Moving onto the vegan entrées, we’ve got the chickpea curry with mango, bell pepper, house-made curry spice, coriander mint chutney, kashmiri chilli, basmati rice and papadum (a thin, crispy cracker) made from chickpeas. The pepper used in mild, so it’s not too spicy. The flavor is rich, robust, and keeps you going back for more. This is another dish safe for those with a gluten-free diet, putting Death or Glory on the map as one of the top local restaurants for those with dietary restrictions. I’ve got a pretty good list going now (email me at firstname.lastname@example.org if you want all of my suggestions!)
Now that I’ve talked your ears off about Death or Glory’s vegan offerings, let’s chat about the seafood. This Pescatarian loves a good fish dish, and the new Japanese-spiced togarashi seared tuna appetizer. It’s large enough to have as a full meal, but also fun to share. The tuna is marinated in a lychee-yuzu ponzu sauce and served with a chilled soba noodle salad with miso-honey dressing, pickled ginger, sesame, cashews, scallion, cilantro, shiso furikake and Maldon sea salt. I picked around the not-gluten-free soba noodles (I’m not celiac, so it’s ok if the food touches) to make sure I could get a taste of everything else, and I’m so glad I did. Each and every ingredient blends so well together, bringing a cool and refreshing combination of flavors that was just the right dish to counter the firey okra.
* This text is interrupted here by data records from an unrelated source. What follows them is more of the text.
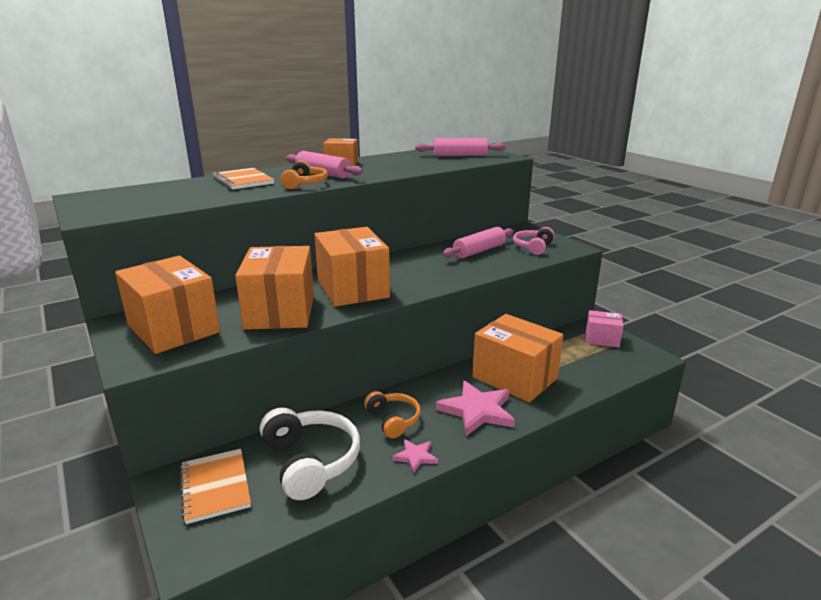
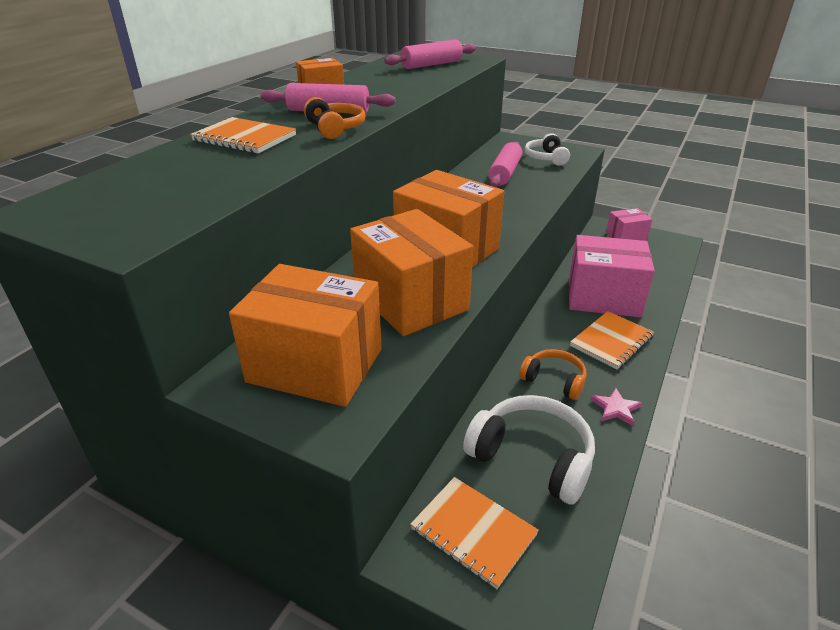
camera: 30 degrees left, 10 degrees up
pink star [436,381,515,436] -> orange notebook [570,311,654,369]
orange box [473,314,563,402] -> pink box [569,235,655,317]
pink headphones [513,227,555,255] -> white headphones [525,133,570,166]

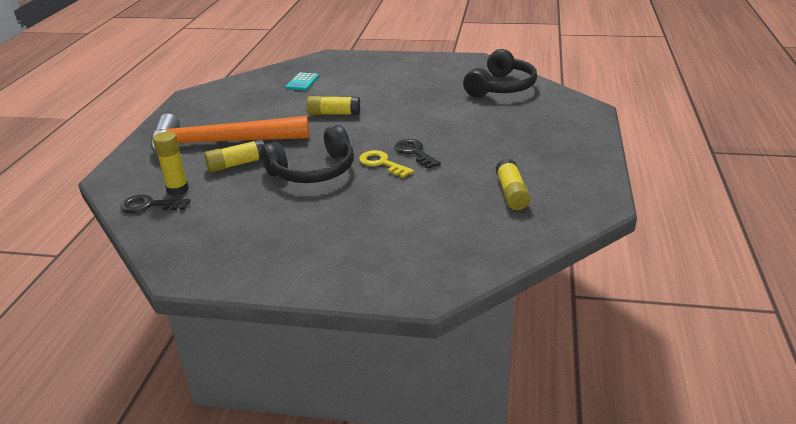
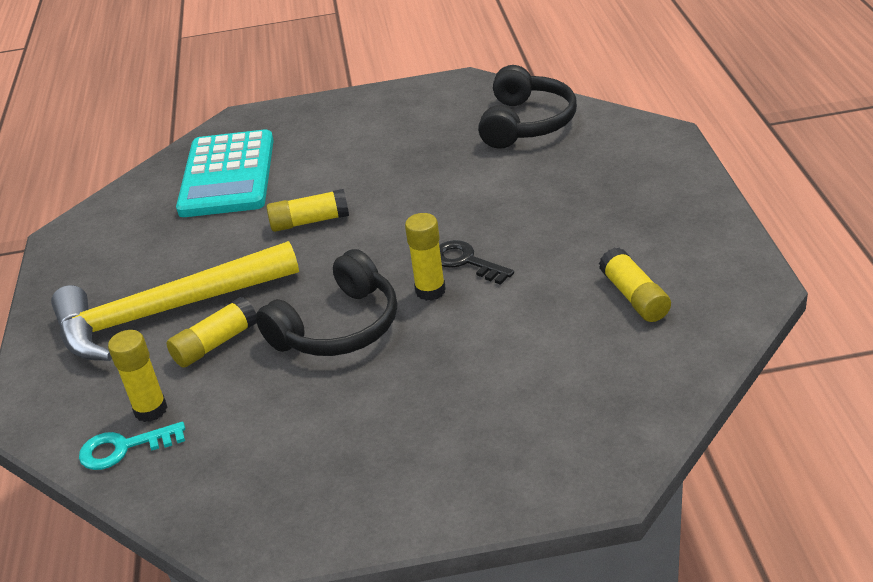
camera: 15 degrees left, 5 degrees up
black key [120,195,191,213] -> turquoise key [79,422,185,470]
orange hammer [151,114,309,154] -> yellow hammer [51,241,299,361]
turquoise calculator [286,72,319,91] -> turquoise calculator [176,129,274,217], size x2.38
yellow key [359,150,414,178] -> yellow glue stick [405,213,446,301]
These two dishes balanced each other out perfectly and were a great start to the meal.
On the night of this particular dinner, the pan-roasted fish entrée was red grouper — something I’ve had before and loved — so I couldn’t pass up trying it. The fish had the most beautiful sear, giving it a crispy crust that added a whole ‘nother dimension of depth and texture. It’s served alongside saffron-olive-oil whipped potatoes (dairy-free!) topped with swiss chard and escalivada, which is a Spanish preparation of grilled vegetables. The entire dish was a really beautiful way to highlight such great ingredients. The grouper may have been the main attraction, but its side acts were definitely a hit.
My dinner date, Roger — now my official “plus one” as he likes to call it — loves to try all different kinds of food, but deep down he’s a total meat and potatoes guy, so naturally, the Butcher’s Cut was calling his name. The cut that evening was a flat-iron steak, served with fodant potato, which Roger could not stop raving about. Fodant refers to a specific preparation of potatoes that has a creamy interior like mashed potatoes, with a brown crunchy exterior. Along with the potatoes is asparagus, mushrooms, burnt onion and a truffled red wine demi. I mean, if you can’t please a man with a dish like this, what can you do?!
Death or Glory uses locally sourced ingredients when possible, and really puts its focus on innovative, globally inspired cuisine. The craft cocktails are always popular, especially the new tiki and frozen drinks. The cocktail names are just as creative as the concoctions themselves — things like the Yeah Duuude with plantation 5 year rum, rabarbaro, amaro, vanilla, grapefruit and lime; and the Surfer Blood with pimm’s no. 1, tawny port, lemon, orange juice, pomegranate, ginger, mint, raspberry and cardamom bitters.
Death or Glory is located at 116 NE 6th Avenue in Delray Beach.The restaurant is open every day from 4pm to 2am. Happy hour specials are available throughout the entire restaurant during the summer — at the bar only during season — from 4-7pm daily, featuring $6 wines and cocktails, $1 off a rotating selection of beers and a bar snacks menu.